### BRIEF
Reproduce the text of every item below word for word, leaving out the pictures.

========================================================================

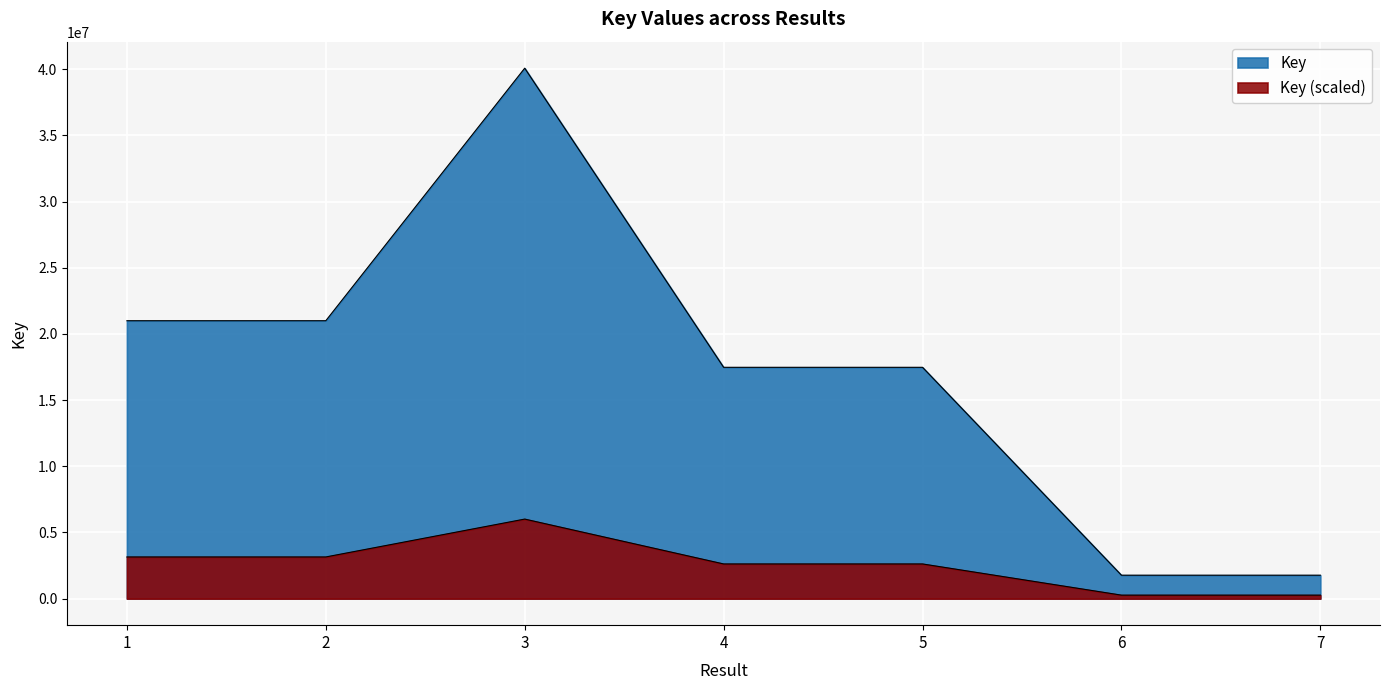

Rank the categories by value from highest to lowest.

3, 2, 1, 4, 5, 6, 7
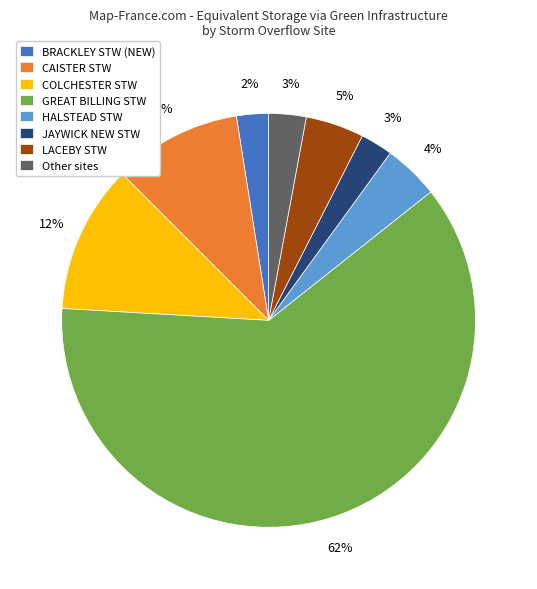

How many segments does this pie chart have?

8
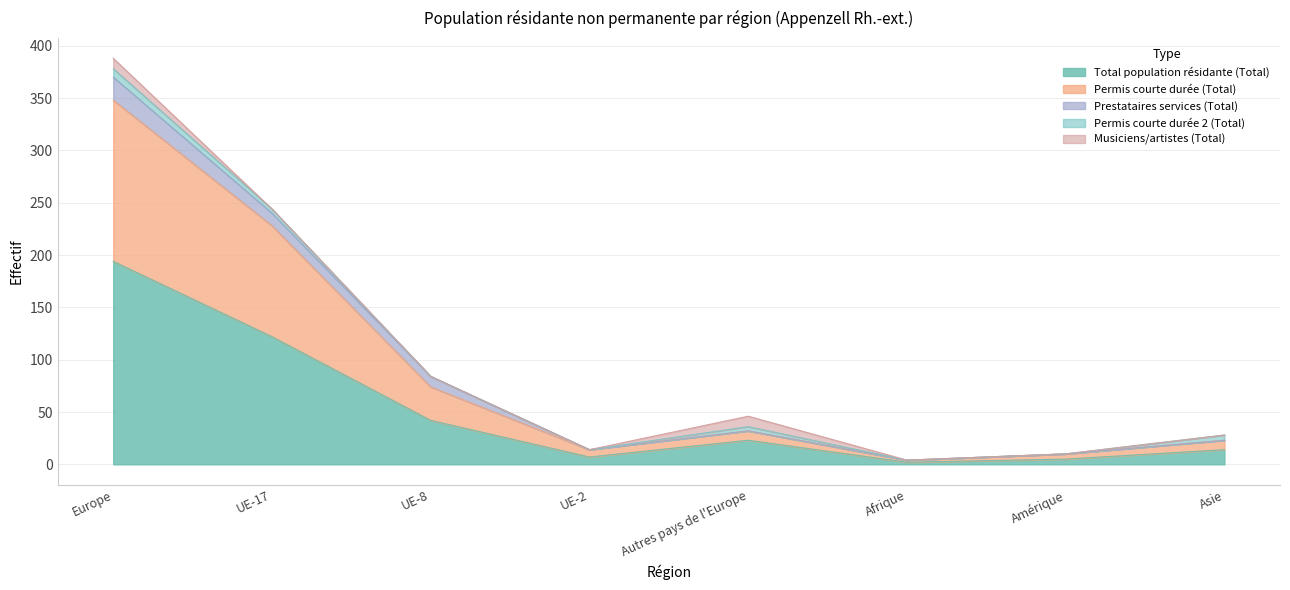

Which series has the widest spread of values?

Total population résidante (Total)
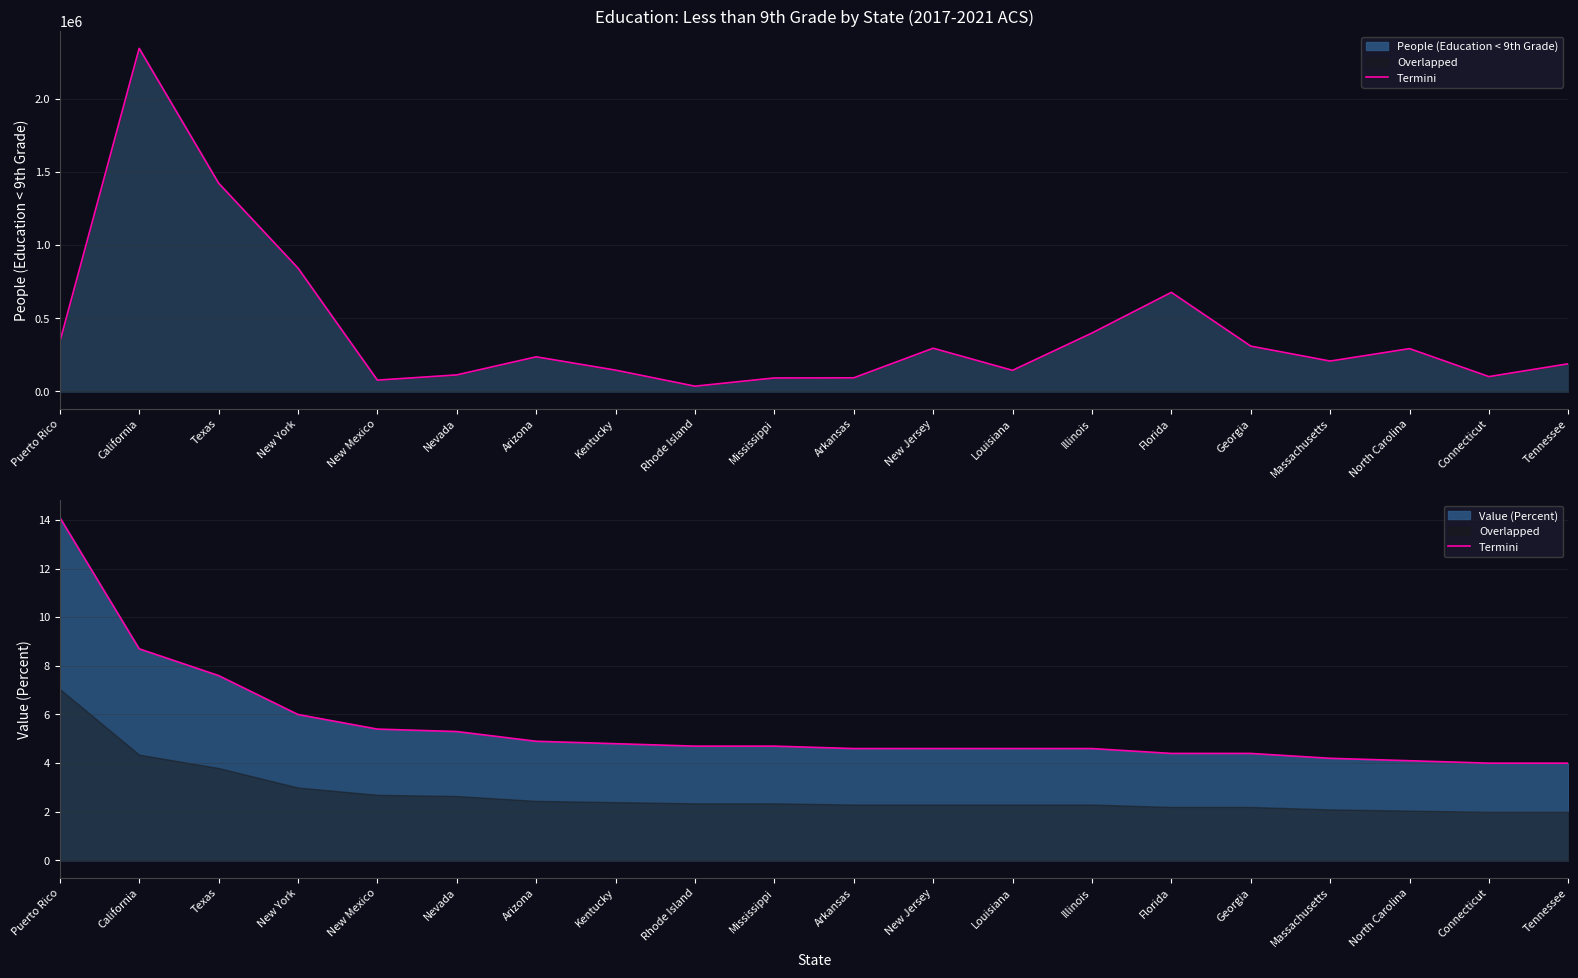

At which label is the value closest to 9?

California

========================================================================

### PROBLEM SOLUTION
Rank the categories by value from highest to lowest.

3, 2, 1, 4, 5, 6, 7

How many segments does this pie chart have?

8

Which series has the widest spread of values?

Total population résidante (Total)

At which label is the value closest to 9?

California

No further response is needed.